IBM pSeries Shutdown/Reboot - Recommended Frequency

steven_nospam at Yahoo! Canada

unread,

Oct 14, 2010, 10:31:06 AM10/14/10

to

Hi All,

This question has gone around a few times over the years with me
getting a variety of answers from both IBM and non-IBM personnel. Just
want to see what most people are doing nowadays with the latest
servers.

The question was: How often should an IBM pSeries server running AIX 5
or AIX 6 be rebooted? Is there a recommended practice?

Now, having worked with the IBM RS/6000 systems since about 1991, I've
always come down to one answer that I've been given from various
sources over those years: It depends on the applications that are
running on the server and how efficiently coded they are. If the
software is coded right, you may go a long time without needing a
reboot. On the other hand, if there are memory leaks and other issues,
it may require to be done more frequently.

Our company manages something like seventy AIX servers from the old
43Ps up to a new P750 recently purchased. I have seen many a server
run fine for 180+ days and had one system that was not rebooted for
over 500 days. But on the other hand, we've also had servers that
started behaving poorly after about 40 days.

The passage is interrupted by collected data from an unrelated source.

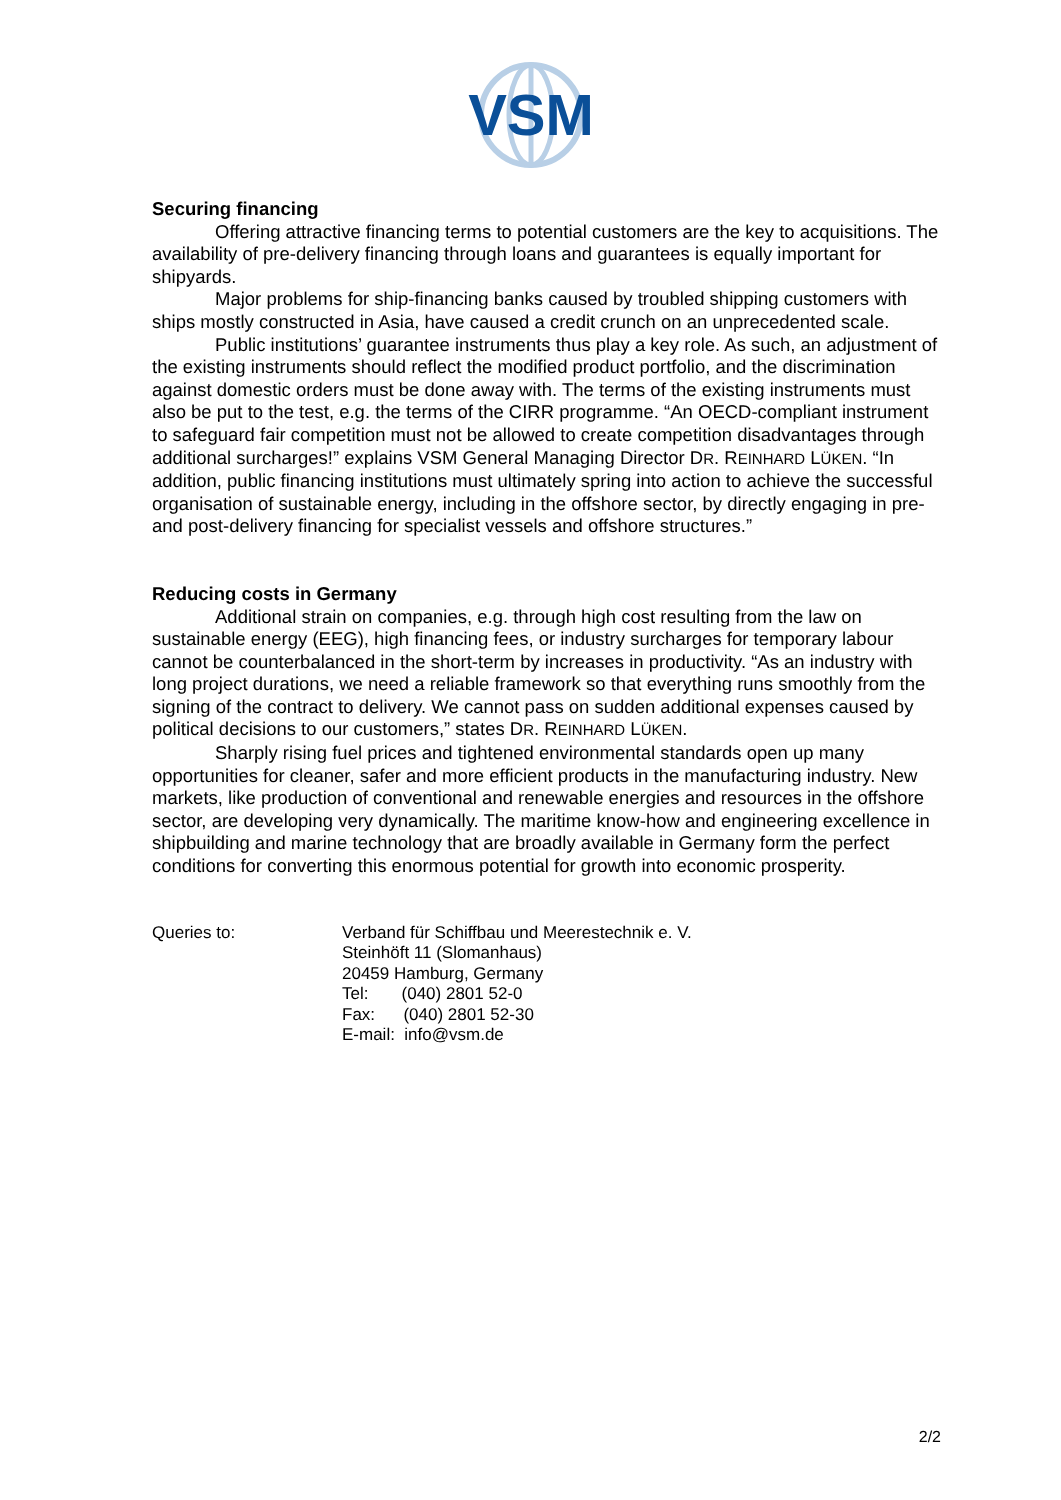VSM
Securing financing
Offering attractive financing terms to potential customers are the key to acquisitions. The availability of pre-delivery financing through loans and guarantees is equally important for shipyards.
Major problems for ship-financing banks caused by troubled shipping customers with ships mostly constructed in Asia, have caused a credit crunch on an unprecedented scale.
Public institutions’ guarantee instruments thus play a key role. As such, an adjustment of the existing instruments should reflect the modified product portfolio, and the discrimination against domestic orders must be done away with. The terms of the existing instruments must also be put to the test, e.g. the terms of the CIRR programme. “An OECD-compliant instrument to safeguard fair competition must not be allowed to create competition disadvantages through additional surcharges!” explains VSM General Managing Director DR. REINHARD LÜKEN. “In addition, public financing institutions must ultimately spring into action to achieve the successful organisation of sustainable energy, including in the offshore sector, by directly engaging in pre- and post-delivery financing for specialist vessels and offshore structures.”
Reducing costs in Germany
Additional strain on companies, e.g. through high cost resulting from the law on sustainable energy (EEG), high financing fees, or industry surcharges for temporary labour cannot be counterbalanced in the short-term by increases in productivity. “As an industry with long project durations, we need a reliable framework so that everything runs smoothly from the signing of the contract to delivery. We cannot pass on sudden additional expenses caused by political decisions to our customers,” states DR. REINHARD LÜKEN.
Sharply rising fuel prices and tightened environmental standards open up many opportunities for cleaner, safer and more efficient products in the manufacturing industry. New markets, like production of conventional and renewable energies and resources in the offshore sector, are developing very dynamically. The maritime know-how and engineering excellence in shipbuilding and marine technology that are broadly available in Germany form the perfect conditions for converting this enormous potential for growth into economic prosperity.
Queries to: Verband für Schiffbau und Meerestechnik e. V.
Steinhöft 11 (Slomanhaus)
20459 Hamburg, Germany
Tel: (040) 2801 52-0
Fax: (040) 2801 52-30
E-mail: info@vsm.de
2/2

So for our sites, we started implementing a policy of recommending a
reboot sometime after every 1000 hours of use (about 45 days). But
this is not always convenient or followed when you have a production
server that needs to be operational 24/7.

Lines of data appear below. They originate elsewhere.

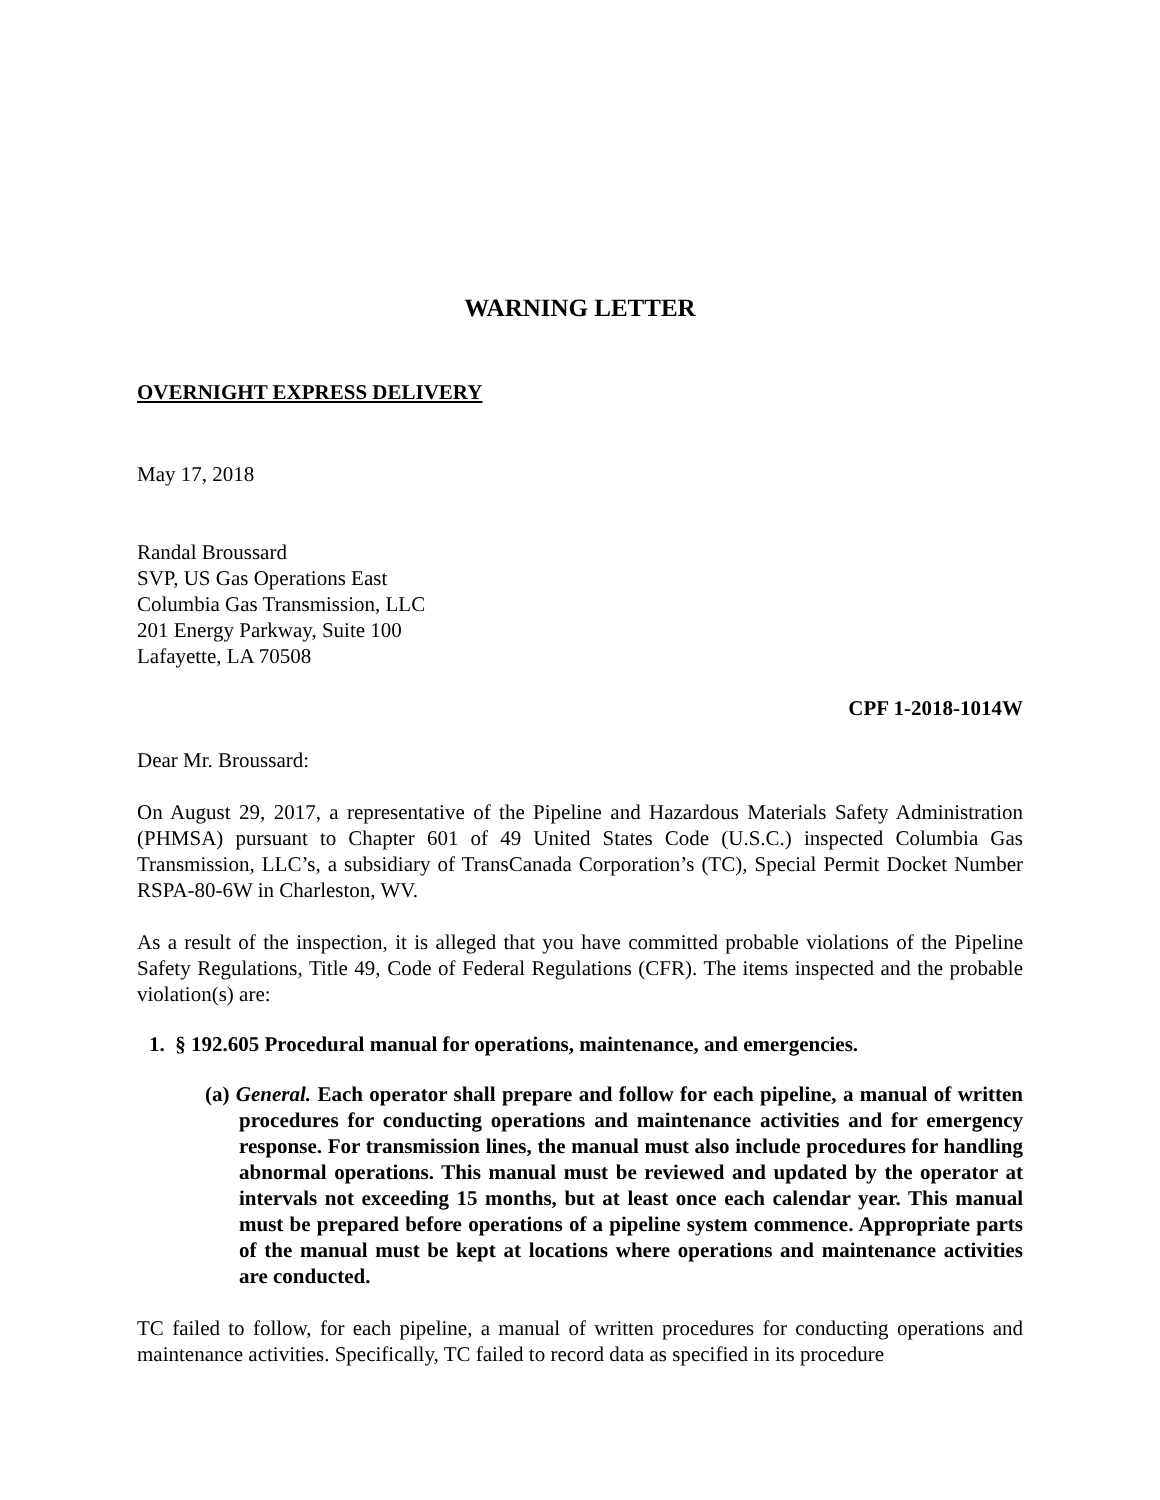WARNING LETTER
OVERNIGHT EXPRESS DELIVERY
May 17, 2018
Randal Broussard
SVP, US Gas Operations East
Columbia Gas Transmission, LLC
201 Energy Parkway, Suite 100
Lafayette, LA 70508
CPF 1-2018-1014W
Dear Mr. Broussard:
On August 29, 2017, a representative of the Pipeline and Hazardous Materials Safety Administration (PHMSA) pursuant to Chapter 601 of 49 United States Code (U.S.C.) inspected Columbia Gas Transmission, LLC’s, a subsidiary of TransCanada Corporation’s (TC), Special Permit Docket Number RSPA-80-6W in Charleston, WV.
As a result of the inspection, it is alleged that you have committed probable violations of the Pipeline Safety Regulations, Title 49, Code of Federal Regulations (CFR). The items inspected and the probable violation(s) are:
1. § 192.605 Procedural manual for operations, maintenance, and emergencies.
(a) General. Each operator shall prepare and follow for each pipeline, a manual of written procedures for conducting operations and maintenance activities and for emergency response. For transmission lines, the manual must also include procedures for handling abnormal operations. This manual must be reviewed and updated by the operator at intervals not exceeding 15 months, but at least once each calendar year. This manual must be prepared before operations of a pipeline system commence. Appropriate parts of the manual must be kept at locations where operations and maintenance activities are conducted.
TC failed to follow, for each pipeline, a manual of written procedures for conducting operations and maintenance activities. Specifically, TC failed to record data as specified in its procedure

So I ask my extended AIX newsgroup family:
- Do you have any guidelines you follow in your business or department
regarding reboot frequency?
- Is there an official recommendation in a document from IBM anywhere
for pSeries systems running AIX?

Here are the typical setups we have:

SystemA: OLTP, AIX 5.3, no RDBMS, COBOL software using ISAM files.

SystemB: OLTP, AIX 5.3, Informix 11.50, COBOL software.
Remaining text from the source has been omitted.